> EXERCISE PROMPT
Look through the lines below, find those with the word "lists", and copy them.

> ENTRIES SUPPLIED
:::::
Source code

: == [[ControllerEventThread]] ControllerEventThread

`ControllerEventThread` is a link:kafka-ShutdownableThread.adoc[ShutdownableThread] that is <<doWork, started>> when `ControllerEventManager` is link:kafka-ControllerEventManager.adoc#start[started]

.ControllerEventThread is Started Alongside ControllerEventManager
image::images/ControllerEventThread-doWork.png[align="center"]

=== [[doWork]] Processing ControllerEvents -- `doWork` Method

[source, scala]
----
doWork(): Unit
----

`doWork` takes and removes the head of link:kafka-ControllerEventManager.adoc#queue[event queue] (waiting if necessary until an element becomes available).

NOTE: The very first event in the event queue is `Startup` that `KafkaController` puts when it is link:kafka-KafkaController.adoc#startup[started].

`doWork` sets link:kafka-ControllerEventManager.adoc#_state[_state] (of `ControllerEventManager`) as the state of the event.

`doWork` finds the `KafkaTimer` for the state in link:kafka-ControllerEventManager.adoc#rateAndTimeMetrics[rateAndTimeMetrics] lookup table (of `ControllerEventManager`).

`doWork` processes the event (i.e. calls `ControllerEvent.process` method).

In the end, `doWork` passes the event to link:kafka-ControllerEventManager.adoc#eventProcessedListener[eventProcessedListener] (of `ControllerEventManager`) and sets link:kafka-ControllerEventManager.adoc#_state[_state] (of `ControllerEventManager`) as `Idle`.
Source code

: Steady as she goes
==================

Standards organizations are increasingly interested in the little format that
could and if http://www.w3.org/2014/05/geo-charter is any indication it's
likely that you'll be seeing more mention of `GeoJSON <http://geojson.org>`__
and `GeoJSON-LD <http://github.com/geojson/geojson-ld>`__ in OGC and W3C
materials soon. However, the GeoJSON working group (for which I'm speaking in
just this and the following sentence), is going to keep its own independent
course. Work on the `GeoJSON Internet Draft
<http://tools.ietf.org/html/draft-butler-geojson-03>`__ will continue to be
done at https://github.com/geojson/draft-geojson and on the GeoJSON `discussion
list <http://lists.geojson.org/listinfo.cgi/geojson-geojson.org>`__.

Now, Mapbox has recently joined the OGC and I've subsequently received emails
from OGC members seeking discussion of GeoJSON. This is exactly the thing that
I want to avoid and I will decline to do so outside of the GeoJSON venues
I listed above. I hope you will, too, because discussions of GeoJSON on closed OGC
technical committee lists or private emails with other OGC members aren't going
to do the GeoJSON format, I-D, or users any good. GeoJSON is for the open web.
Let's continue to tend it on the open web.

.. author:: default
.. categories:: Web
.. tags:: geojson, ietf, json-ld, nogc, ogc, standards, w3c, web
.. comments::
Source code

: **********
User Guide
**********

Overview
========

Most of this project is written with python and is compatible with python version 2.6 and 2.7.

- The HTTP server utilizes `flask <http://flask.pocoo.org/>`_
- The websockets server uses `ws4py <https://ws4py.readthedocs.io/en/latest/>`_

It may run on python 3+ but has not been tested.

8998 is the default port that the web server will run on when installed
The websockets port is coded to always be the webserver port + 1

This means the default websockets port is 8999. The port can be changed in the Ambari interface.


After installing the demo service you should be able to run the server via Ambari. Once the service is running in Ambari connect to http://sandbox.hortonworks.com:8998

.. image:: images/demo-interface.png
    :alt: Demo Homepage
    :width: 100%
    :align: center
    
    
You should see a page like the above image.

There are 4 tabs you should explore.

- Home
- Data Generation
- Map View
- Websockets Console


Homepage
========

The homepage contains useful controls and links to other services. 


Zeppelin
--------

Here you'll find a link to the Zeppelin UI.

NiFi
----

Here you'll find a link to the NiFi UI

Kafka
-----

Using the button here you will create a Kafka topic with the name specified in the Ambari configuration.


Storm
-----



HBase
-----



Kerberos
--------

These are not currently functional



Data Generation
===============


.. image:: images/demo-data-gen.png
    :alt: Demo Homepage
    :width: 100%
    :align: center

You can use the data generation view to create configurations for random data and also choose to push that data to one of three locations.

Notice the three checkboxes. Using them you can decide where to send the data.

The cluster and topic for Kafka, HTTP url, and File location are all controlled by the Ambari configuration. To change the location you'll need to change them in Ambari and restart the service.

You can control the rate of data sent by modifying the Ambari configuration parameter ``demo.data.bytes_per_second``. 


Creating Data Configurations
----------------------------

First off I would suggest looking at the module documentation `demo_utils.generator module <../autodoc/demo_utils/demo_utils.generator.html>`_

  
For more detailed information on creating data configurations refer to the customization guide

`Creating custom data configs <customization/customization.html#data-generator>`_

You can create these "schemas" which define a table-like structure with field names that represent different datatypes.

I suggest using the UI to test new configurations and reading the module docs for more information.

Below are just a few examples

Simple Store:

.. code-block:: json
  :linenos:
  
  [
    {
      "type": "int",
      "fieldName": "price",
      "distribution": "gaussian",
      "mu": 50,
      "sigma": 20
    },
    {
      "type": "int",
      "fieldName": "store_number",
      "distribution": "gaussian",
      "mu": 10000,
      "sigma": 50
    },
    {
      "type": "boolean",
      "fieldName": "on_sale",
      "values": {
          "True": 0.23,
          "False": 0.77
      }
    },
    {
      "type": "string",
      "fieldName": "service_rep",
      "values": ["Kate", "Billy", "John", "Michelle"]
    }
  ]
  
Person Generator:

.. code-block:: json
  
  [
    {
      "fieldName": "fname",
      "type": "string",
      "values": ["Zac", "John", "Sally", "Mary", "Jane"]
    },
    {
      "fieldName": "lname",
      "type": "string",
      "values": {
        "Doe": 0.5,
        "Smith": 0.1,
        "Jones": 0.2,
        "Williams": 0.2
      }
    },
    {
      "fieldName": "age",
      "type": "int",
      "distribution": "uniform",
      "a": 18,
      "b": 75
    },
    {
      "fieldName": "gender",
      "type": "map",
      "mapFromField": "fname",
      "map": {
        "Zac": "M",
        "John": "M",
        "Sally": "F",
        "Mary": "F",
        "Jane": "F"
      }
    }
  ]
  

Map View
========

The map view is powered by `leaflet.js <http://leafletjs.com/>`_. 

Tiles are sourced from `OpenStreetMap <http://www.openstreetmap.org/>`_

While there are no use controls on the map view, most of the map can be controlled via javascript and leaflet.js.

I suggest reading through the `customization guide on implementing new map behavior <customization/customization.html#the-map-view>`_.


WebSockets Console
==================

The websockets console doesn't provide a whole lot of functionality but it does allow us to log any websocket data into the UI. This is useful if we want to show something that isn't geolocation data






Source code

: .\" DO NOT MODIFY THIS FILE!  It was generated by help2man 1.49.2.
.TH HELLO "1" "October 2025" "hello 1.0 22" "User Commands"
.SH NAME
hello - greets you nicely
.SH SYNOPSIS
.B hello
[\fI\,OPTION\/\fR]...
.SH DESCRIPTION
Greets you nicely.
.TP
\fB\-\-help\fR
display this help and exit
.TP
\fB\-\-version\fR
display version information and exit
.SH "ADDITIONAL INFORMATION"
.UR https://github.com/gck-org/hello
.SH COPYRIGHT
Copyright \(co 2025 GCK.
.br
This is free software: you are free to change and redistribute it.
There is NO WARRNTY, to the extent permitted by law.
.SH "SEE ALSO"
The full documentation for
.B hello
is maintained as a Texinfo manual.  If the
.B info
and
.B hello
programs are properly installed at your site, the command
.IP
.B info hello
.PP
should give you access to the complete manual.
:::::
> FINISHED TASK
list <http://lists.geojson.org/listinfo.cgi/geojson-geojson.org>`__.
technical committee lists or private emails with other OGC members aren't going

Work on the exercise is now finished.